The method starts with a local prune that removes variants over the r^2 threshold on each partition (Jackie’s method). Next, the genotypes are mean-imputed and standardized, so that a correlation matrix can be computed via a matrix multiplication of block matrices.
Currently, this entire correlation matrix is computed, squared, and then filtered to just those entries that we care about (variants with same contig and positions close to each other, as specified by the window).
The entries table of this correlation matrix has the schema [variant i, variant j, r2]. We filter the entries table to just those entries over the r2 threshold, then pass the edges (i, j) to the maximal_independent_set method, which will return a list of variants to prune out.
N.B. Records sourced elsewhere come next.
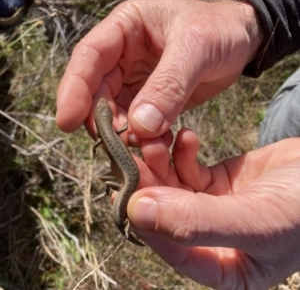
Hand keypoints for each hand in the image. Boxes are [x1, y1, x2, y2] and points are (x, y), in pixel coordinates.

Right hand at [56, 0, 261, 140]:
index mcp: (126, 29)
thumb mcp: (196, 49)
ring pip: (116, 111)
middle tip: (116, 144)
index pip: (88, 57)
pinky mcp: (150, 99)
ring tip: (145, 145)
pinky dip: (143, 137)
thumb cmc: (219, 30)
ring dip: (124, 133)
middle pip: (98, 91)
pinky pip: (137, 122)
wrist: (240, 41)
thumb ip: (168, 86)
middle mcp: (123, 56)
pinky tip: (158, 143)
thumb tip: (140, 126)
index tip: (67, 121)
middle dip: (103, 120)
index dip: (74, 89)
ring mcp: (135, 79)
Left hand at [129, 132, 299, 289]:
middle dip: (149, 182)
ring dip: (160, 162)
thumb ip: (197, 223)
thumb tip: (138, 212)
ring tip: (156, 139)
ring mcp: (210, 207)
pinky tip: (186, 136)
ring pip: (171, 187)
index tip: (127, 190)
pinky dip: (182, 152)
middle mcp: (210, 239)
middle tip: (134, 152)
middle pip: (166, 213)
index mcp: (222, 267)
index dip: (147, 221)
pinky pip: (187, 168)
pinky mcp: (214, 182)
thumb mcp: (256, 221)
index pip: (173, 250)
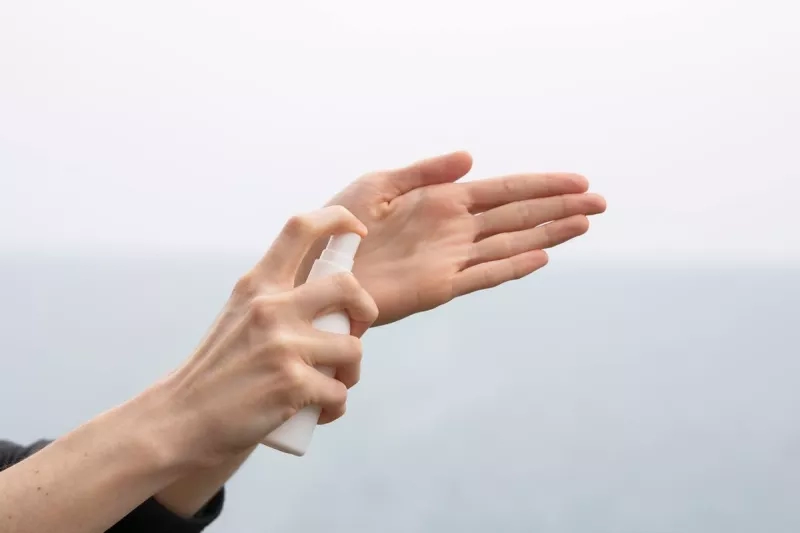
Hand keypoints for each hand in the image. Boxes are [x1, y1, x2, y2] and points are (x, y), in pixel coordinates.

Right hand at [163, 206, 378, 465]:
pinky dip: (335, 406)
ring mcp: (282, 345)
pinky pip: (339, 392)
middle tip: (355, 333)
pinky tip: (320, 411)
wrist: (180, 423)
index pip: (300, 227)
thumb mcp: (240, 318)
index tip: (357, 230)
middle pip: (348, 286)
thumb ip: (276, 300)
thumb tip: (331, 295)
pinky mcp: (291, 384)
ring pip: (353, 349)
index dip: (338, 219)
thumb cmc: (219, 374)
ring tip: (332, 384)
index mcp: (257, 285)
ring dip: (351, 373)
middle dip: (366, 310)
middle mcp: (270, 307)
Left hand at [302, 151, 605, 324]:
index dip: (541, 185)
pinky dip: (514, 265)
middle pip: (518, 216)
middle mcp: (454, 229)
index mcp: (441, 200)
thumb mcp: (380, 183)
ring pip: (512, 243)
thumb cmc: (338, 224)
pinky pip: (485, 274)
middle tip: (601, 201)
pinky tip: (543, 255)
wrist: (314, 267)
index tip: (577, 181)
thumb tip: (471, 157)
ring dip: (549, 233)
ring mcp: (451, 258)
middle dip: (559, 208)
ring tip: (585, 223)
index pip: (503, 190)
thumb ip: (427, 170)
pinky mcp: (440, 286)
We filter out those variants, leaving a table of independent variants to return to the user.
Performance / Areas for Improvement
On a dataset of 25,956 variants (profile.vcf), Jackie’s method takes 200-300 seconds. My implementation takes around 800-900 seconds.
Around 85% of the time for my implementation is spent on the maximal independent set (MIS) method. This method uses a greedy algorithm with a binary heap for the edge set.
I have been thinking about ways to speed up MIS. The MIS method could possibly be sped up if I could split the graph into several connected components, put all the edges from each component onto the same partition, then run MIS in parallel. But splitting the edge set into the connected components might be slow, so I’m not sure if the time saved from running MIS in parallel would be worth the time spent getting the components.
A banded block matrix, as mentioned in the original proposal, would also offer some improvement, but doesn’t seem to be the main bottleneck right now.
I have experimented a bit with using persist() to speed up my code, which helps somewhat, so perhaps I could be placing my persist() calls in better places to speed things up. This wouldn’t really help with the time spent on MIS, though.